Your reply should be the following data, copied exactly.

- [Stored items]

◇ ◇ ◇ ◇ ◇ ◇ ◇

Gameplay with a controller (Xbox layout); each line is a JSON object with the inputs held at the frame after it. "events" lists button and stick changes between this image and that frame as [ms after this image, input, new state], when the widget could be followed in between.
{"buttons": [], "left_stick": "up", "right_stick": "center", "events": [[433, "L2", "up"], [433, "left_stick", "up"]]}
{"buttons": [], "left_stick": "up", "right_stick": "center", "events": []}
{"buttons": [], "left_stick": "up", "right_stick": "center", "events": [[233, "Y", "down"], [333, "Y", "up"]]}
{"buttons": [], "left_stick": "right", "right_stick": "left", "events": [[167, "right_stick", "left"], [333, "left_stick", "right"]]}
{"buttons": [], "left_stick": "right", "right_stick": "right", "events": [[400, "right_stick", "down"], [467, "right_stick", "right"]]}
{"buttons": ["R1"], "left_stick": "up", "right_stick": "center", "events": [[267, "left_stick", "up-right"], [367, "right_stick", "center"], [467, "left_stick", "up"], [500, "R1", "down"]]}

◇ ◇ ◇ ◇ ◇ ◇ ◇

- [Exercise output]
Gameplay with a controller (Xbox layout); each line is a JSON object with the inputs held at the frame after it. "events" lists button and stick changes between this image and that frame as [ms after this image, input, new state], when the widget could be followed in between.
{"buttons": [], "left_stick": "up", "right_stick": "center", "events": [[433, "L2", "up"], [433, "left_stick", "up"]]}
{"buttons": [], "left_stick": "up", "right_stick": "center", "events": []}
{"buttons": [], "left_stick": "up", "right_stick": "center", "events": [[233, "Y", "down"], [333, "Y", "up"]]}
{"buttons": [], "left_stick": "right", "right_stick": "left", "events": [[167, "right_stick", "left"], [333, "left_stick", "right"]]}
{"buttons": [], "left_stick": "right", "right_stick": "right", "events": [[400, "right_stick", "down"], [467, "right_stick", "right"]]}
{"buttons": ["R1"], "left_stick": "up", "right_stick": "center", "events": [[267, "left_stick", "up-right"], [367, "right_stick", "center"], [467, "left_stick", "up"], [500, "R1", "down"]]}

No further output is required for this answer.